Her father had a genius for piano design and mechanics—but Sophie shared her opera singer mother’s perfect ear for pitch. So it was Sophie who’d learned the tuning trade, and who’d taken over when her mother’s hearing began to suffer. Between them they’d tuned every piano that bore the Roseingrave name.

She smoothed her brown skirts down and took a seat on the bench, the ribs of the piano spread wide before her.

Her shaky fingers wrapped around the handle of the tuning hammer and gripped tight, one pinky on the end, thumb extended along the handle for leverage. She put the tuning hammer on the head of the first pin, muted the notes to the side of the starting string, nudged the knee lever to raise all the dampers, and set her left hand on the keys.

The familiar movements ought to have been a comfort. Instead, sweat and fear made her hands soft and slick as melting candles.

Every string was a voice, every pin was an eye—watching her. Waiting.

Her father coughed, softly. She didn’t dare glance back at him. The ivory was cool beneath her touch, the winter sunlight spilling in the window not enough to warm it, or to melt the chill of fear in Sophie’s bones. She sucked in a lungful of air and struck the key hard before she lost her nerve. The note banged like brass into the semi-silence.

The heaviness of iron, sensible only in memory, clapped tight and hard around her fingers.

It’s nothing.She repeated that silently like a prayer.It’s only one note, to test the tuning. It’s not really playing. You don’t have to think about your fingers. Just listen.

Sophie tried to ignore the leaden stiffness in her hands, and gave all her attention to her ears.

The note was flat, the string too slack. She moved the tuning hammer—just slightly, a light wriggle back and forth, her fingers sensitive to the tiny movements of the pin where it was anchored in the block behind the soundboard. She struck the key again, and again, the same note thrumming like a heartbeat. Another light twist of the hammer and there it was, the proper pitch, pure and clean as the first breath of spring after a long winter.

Tears pooled in her eyes; she blinked them back.

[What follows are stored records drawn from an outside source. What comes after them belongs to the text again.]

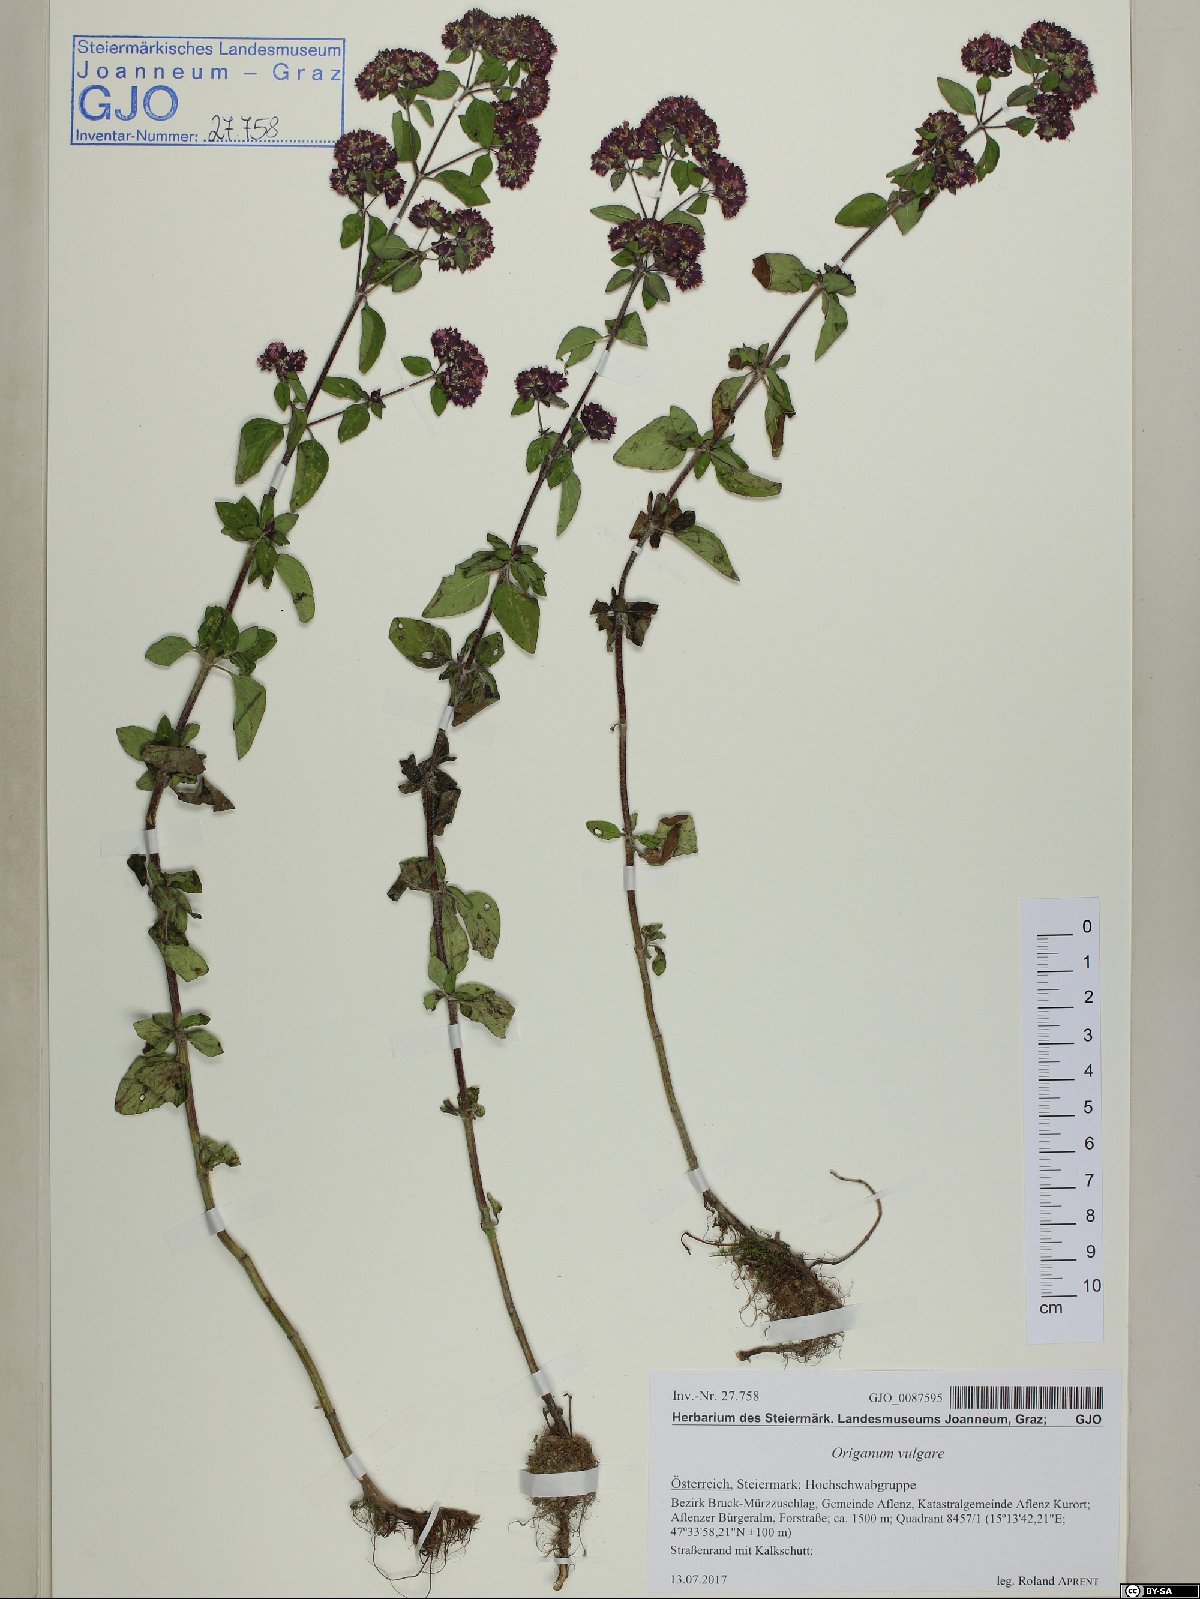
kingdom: Plantae
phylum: Tracheophyta
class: Magnoliopsida
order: Lamiales
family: Lamiaceae
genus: Origanum
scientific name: Origanum vulgare
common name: Wild marjoram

Sophie’s hands and hammer moved up and down the keyboard, skipping higher or lower and then tuning the strings in the gaps. It was slow going. This house had five children, and thin walls—and this piano was slight and small, not meant for pouring out oceans of sound. You had to tune it to blend well with the noises around it, or it would always sound off no matter how accurate the pitch. She tuned the bass to the sound of the carts and horses going by in the street outside, and the treble to the plaintive voice of violins being imperfectly practiced several rooms away. In fact, by adjusting the sharpness just slightly, she could cancel out some of the angrier harmonics from the Muchelney boys’ lessons: instead of wolves howling in rage, they became hounds baying on a hunt.

“Oh,” she heard young Miss Muchelney breathe, very softly. Echoing her own relief as the jarring harmonics were tamed.

By the time she reached the final string, she had stopped trying to contain the drops that spilled from her eyes and down her cheeks. Her father quietly handed her a handkerchief when she finished the highest note on the treble; she wiped her face, tucked it in her sleeve, and finished tuning the bass.

When at last she set down her hammer and sighed, rolling her shoulders to get some of the tightness out, her father reached down to the keyboard.

An arpeggio rang out, this one sweet as a bell.